Scan the data, and whenever a line contains "picture", copy it.

━━━

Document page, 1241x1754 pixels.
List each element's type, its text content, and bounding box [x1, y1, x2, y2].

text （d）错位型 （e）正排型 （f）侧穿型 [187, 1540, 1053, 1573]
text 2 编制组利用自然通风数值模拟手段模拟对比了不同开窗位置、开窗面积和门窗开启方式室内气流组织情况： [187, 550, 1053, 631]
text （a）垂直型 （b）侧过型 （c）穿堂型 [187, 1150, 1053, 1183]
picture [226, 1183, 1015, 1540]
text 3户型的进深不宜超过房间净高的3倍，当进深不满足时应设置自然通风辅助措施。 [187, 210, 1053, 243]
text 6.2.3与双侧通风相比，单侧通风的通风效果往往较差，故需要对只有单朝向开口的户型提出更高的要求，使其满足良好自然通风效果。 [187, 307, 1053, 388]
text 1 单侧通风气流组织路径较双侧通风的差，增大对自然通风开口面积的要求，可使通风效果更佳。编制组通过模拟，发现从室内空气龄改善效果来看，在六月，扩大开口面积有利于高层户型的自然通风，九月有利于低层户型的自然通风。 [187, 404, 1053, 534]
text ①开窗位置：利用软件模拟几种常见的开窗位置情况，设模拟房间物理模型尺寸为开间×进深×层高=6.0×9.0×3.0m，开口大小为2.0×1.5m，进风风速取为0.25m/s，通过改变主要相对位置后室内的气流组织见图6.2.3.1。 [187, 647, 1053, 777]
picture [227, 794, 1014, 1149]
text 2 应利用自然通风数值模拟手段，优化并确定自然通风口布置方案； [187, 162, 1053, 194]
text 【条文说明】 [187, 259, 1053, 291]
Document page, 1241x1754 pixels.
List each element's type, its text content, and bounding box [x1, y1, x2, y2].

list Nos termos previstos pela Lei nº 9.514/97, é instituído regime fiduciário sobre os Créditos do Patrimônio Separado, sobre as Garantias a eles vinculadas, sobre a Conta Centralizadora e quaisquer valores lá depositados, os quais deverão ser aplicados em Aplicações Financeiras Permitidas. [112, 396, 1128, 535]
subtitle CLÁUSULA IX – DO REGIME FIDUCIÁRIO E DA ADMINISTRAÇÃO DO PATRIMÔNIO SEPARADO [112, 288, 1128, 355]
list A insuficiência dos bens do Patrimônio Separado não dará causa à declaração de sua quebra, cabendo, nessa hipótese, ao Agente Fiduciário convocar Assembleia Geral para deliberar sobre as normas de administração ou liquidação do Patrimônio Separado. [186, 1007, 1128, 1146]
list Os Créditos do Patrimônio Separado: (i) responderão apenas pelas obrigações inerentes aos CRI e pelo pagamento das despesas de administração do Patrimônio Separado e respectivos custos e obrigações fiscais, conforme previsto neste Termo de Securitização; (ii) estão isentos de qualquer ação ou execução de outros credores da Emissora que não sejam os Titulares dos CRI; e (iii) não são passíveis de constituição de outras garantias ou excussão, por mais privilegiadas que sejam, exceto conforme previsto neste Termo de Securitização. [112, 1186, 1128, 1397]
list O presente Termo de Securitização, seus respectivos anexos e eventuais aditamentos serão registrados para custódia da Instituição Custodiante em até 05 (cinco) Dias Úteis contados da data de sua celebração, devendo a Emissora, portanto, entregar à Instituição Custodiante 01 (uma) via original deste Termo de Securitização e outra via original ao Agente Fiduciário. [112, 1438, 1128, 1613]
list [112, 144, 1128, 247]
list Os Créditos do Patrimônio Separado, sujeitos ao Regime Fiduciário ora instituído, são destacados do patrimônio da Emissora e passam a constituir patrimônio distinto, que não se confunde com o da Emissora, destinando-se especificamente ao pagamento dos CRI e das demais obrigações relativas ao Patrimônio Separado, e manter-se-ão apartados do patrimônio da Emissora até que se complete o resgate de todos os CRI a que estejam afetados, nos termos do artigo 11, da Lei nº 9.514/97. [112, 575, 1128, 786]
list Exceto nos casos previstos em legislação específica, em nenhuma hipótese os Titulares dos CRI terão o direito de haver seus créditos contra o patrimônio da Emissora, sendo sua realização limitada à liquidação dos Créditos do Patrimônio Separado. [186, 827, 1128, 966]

━━━

RESULT FOR THIS TASK:
picture [226, 1183, 1015, 1540]
picture [227, 794, 1014, 1149]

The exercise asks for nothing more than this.